Oregon cherry growers weather rain, COVID-19 during harvest
Published 4:30 pm Monday, July 20, 2020
- Mid-Columbia cherry growers are optimistic as harvest winds down. Solid prices have helped offset lower pack-out of certain varieties for fresh markets and higher costs to comply with emergency COVID-19 worker protections.
THE DALLES — This year’s cherry harvest began with a double dose of uncertainty at Polehn Farms in the Columbia River Gorge.
First, rain fell just a few days before picking started June 10, raising concerns over fruit cracking due to excessive water uptake.
Then, with the coronavirus pandemic spreading, the farm did not hear right away from its usual crews of migrant field workers.
Despite the challenges, Oregon cherry growers say they remain optimistic as harvest winds down. Solid prices have helped offset smaller pack-out of some varieties for fresh markets and higher costs to comply with COVID-19 worker protections.
Polehn Farms grows about 430 acres of cherries near The Dalles and operates a packing house.
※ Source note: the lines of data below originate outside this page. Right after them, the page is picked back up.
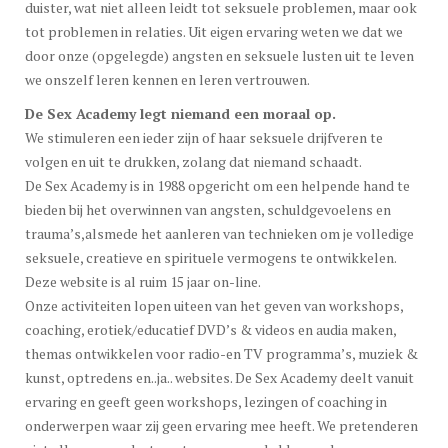
duister, wat niet alleen leidt tot seksuele problemen, maar ook
tot problemen in relaties. Uit eigen ervaring weten we dat we
door onze (opgelegde) angsten en seksuele lusten uit te leven
we onszelf leren kennen en leren vertrouwen.
De Sex Academy legt niemand een moraal op.
We stimuleren een ieder zijn of haar seksuele drijfveren te
volgen en uit te drukken, zolang dat niemand schaadt.
De Sex Academy is in 1988 opgericht om een helpende hand te
bieden bij het overwinnen van angsten, schuldgevoelens en
trauma’s,alsmede het aanleren van technieken om je volledige
seksuele, creatieve en spirituele vermogens te ontwikkelen.
Deze website is al ruim 15 jaar on-line.
Onze activiteiten lopen uiteen van het geven van workshops,
coaching, erotiek/educatief DVD’s & videos en audia maken,
themas ontwikkelen voor radio-en TV programma’s, muziek &
kunst, optredens en..ja.. websites. De Sex Academy deelt vanuit
ervaring en geeft geen workshops, lezingen of coaching in
onderwerpen waar zij geen ervaring mee heeft. We pretenderen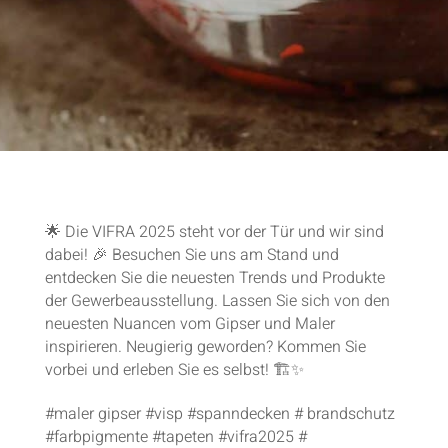
🌟 Die VIFRA 2025 steht vor der Tür und wir sind
dabei! 🎉 Besuchen Sie uns am Stand und
entdecken Sie die neuesten Trends und Produkte
der Gewerbeausstellung. Lassen Sie sich von den
neuesten Nuancen vom Gipser und Maler
inspirieren. Neugierig geworden? Kommen Sie
vorbei und erleben Sie es selbst! 🏗️✨
#maler gipser #visp #spanndecken # brandschutz
#farbpigmente #tapeten #vifra2025 #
The Mid-Columbia region has more than 82% of Oregon’s 14,884 total cherry acreage, split mostly between Wasco and Hood River counties.
Jeanette Gryder, human resources and accounts manager at Polehn Farms, said the farm typically receives calls from workers to reserve cabins at the farm in April and May, but this year the calls came later than usual.
When they finally did, they were able to hire crews within the first three or four days after the camps opened June 5, she said.
“People were wanting to work, and willing to do what needed to be done to work,” Gryder said.
That led to the industry’s next challenge — how to safely house hundreds of workers living and sleeping in the camps during the eight-week harvest while stopping the spread of COVID-19.
The state’s Occupational Safety and Health Administration issued temporary rules in April requiring labor-intensive farms to provide more portable restrooms, hand washing stations and personal protective equipment for workers, along with limiting the number of unrelated occupants in cabins to reduce transmission of the virus.
Gryder said they cut occupancy in some cabins, but were otherwise able to maximize their space by hanging barriers between beds and keeping family members together. Unlike the pear industry, cherry growers rely less on H-2A foreign guestworkers and more on seasonal workers from California who typically travel to Oregon as family units.
“We have steady groups who come up every year,” Gryder said. “For the most part, it was people who were coming back and who were related who were staying in the cabins.”
Still, the cost was substantial for some operations. Brenda Thomas, president of Orchard View Cherries in The Dalles, estimates it spent between $1 million and $1.5 million complying with the rules.
Thomas said the farm was able to recoup some of those costs from the state, which provided $30 million to reimburse farms.
According to the National Agricultural Statistics Service, Oregon was predicted to harvest 61,000 tons of cherries this year, up slightly from 57,200 tons in 2019.
Washington, the nation’s largest cherry producer, was expected to see a dip in production from 239,000 tons in 2019 to 210,000 tons this year. That’s due to frost damage last winter and early spring.
That has helped keep prices higher than average for growers, Thomas said. Whether it is enough to come out ahead remains to be determined.
“Cherries are still moving at good pricing. That’s been a good thing,” she said. “We’re not done yet. We want to go through the finish line strong.”
Ashley Thompson, an assistant professor of horticulture and tree fruit specialist for Oregon State University Extension, was tracking fruit cracking and “X disease” transmitted by leafhoppers and other pests that has prompted growers to remove hundreds of infected trees.
This year, Thompson added the role of agriculture emergency response coordinator for Wasco County, surveying growers and communicating their needs to state agencies and local health departments.
“When growers would start to panic, they would reach out to me,” Thompson said.
Thompson was able to help collect more than 4,000 face masks to distribute to farms, as well as cleaning supplies and additional housing for quarantined workers. She said that has helped to contain outbreaks at farms and packing houses to small pockets.
The Oregon Health Authority reports 5 people tested positive for COVID-19 at Polehn Farms, and 11 people tested positive at Orchard View.
Elsewhere in Wasco County, 8 people tested positive at Tenneson Orchards and 6 tested positive at McClaskey Orchards in The Dalles.
”I think things were pretty successful here,” Thompson said.
Looking at cherry harvest as a dry run for pear harvest this fall, Thompson said continued coordination between farms and agencies will be key.
”I think that really makes you successful,” she said. “If everybody is out there trying to do their own thing, that’s where we’re really going to suffer.”